Leon Key Contact: Courtney Atkins

Strengths Challenges

Strong Professional Network

Readiness of Business Community to be engaged and help.

Action Teams engage community volunteers and have made significant progress on goals.

Building on the Whole Child Connection and increasing profiles of families.

Significant engagement of the Business community to make significant change has not occurred.

Driven by volunteers, the action teams are inconsistent in their focus and energy.

 

Whole Child Martin

Also launched in 2004, the Whole Child project in Martin County was piloted by the Children’s Services Council of Martin County (CSCMC) to improve access and increase utilization of services for children 0-18 years old and their families. It’s focus has been on strengthening the community’s awareness of Whole Child and ensuring families get connected to service they may need. In doing so, the Whole Child Connection of Martin County formed its own 501(c)3 organization and separated from its parent group, the CSCMC. The organization has continued to grow while serving Martin County children and their families.

Martin Key Contact: Nicole King

Strengths Challenges

Staff creativity to tackle issues and challenges; structure and functions.

Breaking from parent organization enables Whole Child Connection of Martin County to raise its own funding and be more autonomous in its programming.

Marketing has been key to increase community awareness and buy-in.

Board leadership could be stronger to demonstrate advocacy for the organization and provide more focus on root causes.

Funding is one of the biggest challenges to continue its work.

Marketing is expensive and competes with other operating expenses necessary.

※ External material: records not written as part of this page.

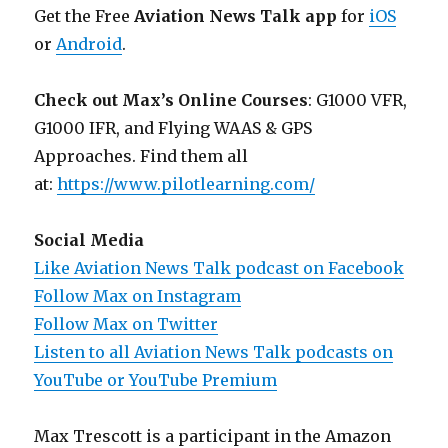
Get the Free
Aviation News Talk app
for
iOS
or
Android
.
Check out Max’s Online Courses
: G1000 VFR,
G1000 IFR, and Flying WAAS & GPS
Approaches. Find them all
at:
https://www.pilotlearning.com/
Social Media
Like Aviation News Talk podcast on Facebook
Follow Max on Instagram
Follow Max on Twitter
Listen to all Aviation News Talk podcasts on
YouTube or YouTube Premium
Max Trescott is a participant in the Amazon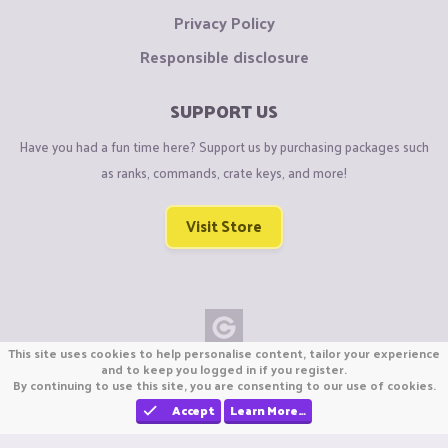
Privacy Policy
Responsible disclosure
SUPPORT US
Have you had a fun time here? Support us by purchasing packages such
as ranks, commands, crate keys, and more!
Visit Store
This site uses cookies to help personalise content, tailor your experience
Copyright © CraftiGames B.V. 2026
and to keep you logged in if you register.
By continuing to use this site, you are consenting to our use of cookies.
We are not affiliated with Mojang or Minecraft.
We are not affiliated with Nintendo Co., Ltd
Accept
Learn More…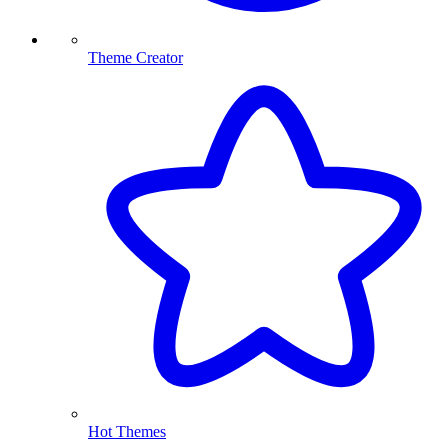
Theme Creator
Hot Themes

Whole Child Tri-County: Jefferson, Madison and Taylor Counties

The Whole Child project in the three-county area was launched in early 2008. The project has been championed by the Healthy Start Coalition, which serves the three counties, and is staffed by a part-time employee whose role is to coordinate the meetings of the committee and follow-up on initial tasks. Whole Child JMT launched the “Whole Child Connection” in early 2009.

JMT Key Contacts: Donna Hagan

Strengths Challenges

Champion is the Healthy Start Coalition, which sees the Whole Child work as a natural fit.

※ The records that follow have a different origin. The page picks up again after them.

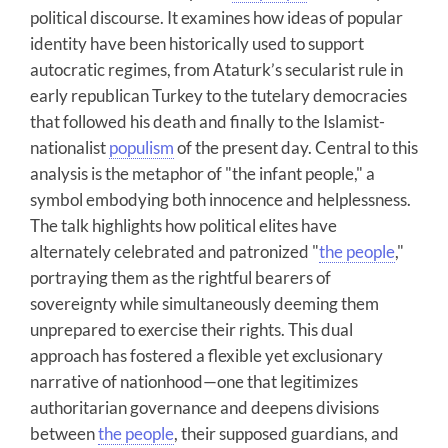
political discourse. It examines how ideas of popular
identity have been historically used to support
autocratic regimes, from Ataturk’s secularist rule in
early republican Turkey to the tutelary democracies
that followed his death and finally to the Islamist-
nationalist
populism
of the present day. Central to this
analysis is the metaphor of "the infant people," a
symbol embodying both innocence and helplessness.
The talk highlights how political elites have
alternately celebrated and patronized "
the people
,"
portraying them as the rightful bearers of
sovereignty while simultaneously deeming them
unprepared to exercise their rights. This dual
approach has fostered a flexible yet exclusionary
narrative of nationhood—one that legitimizes
authoritarian governance and deepens divisions
between
the people
, their supposed guardians, and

Alignment of Healthy Start Coalition work with the Whole Child model of family outreach and holistic service delivery.

Start-up energy is still strong and the steering committee is enthusiastic.

Business community is engaged.

The three rural counties lack some capacity that is needed to build a stronger Whole Child project; particularly at the community leadership level.

Funding only allows a part-time coordinator, and as the project demand increases more staff time may be necessary.

Reliance on one champion at the Healthy Start Coalition may cause funder burn-out and put project at risk.

Need to increase leadership for project

 

Whole Child Gadsden

Gadsden’s Whole Child project is championed by the local Early Head Start office and is working towards a soft launch of the Whole Child Connection.

Gadsden Key Contact: Joy Anderson

Strengths Challenges

Early Head Start as the champion organization is beneficial in reaching needy families.

Learning from peer communities and willingness to collaborate with other Whole Child cities.

Support from the Department of Children and Families to launch this project has given it credibility and legitimacy.

As a rural county, Gadsden lacks resources and it will be necessary for the Whole Child infrastructure to rely on other organizations outside the champion group for support.

Need to begin engaging broader community.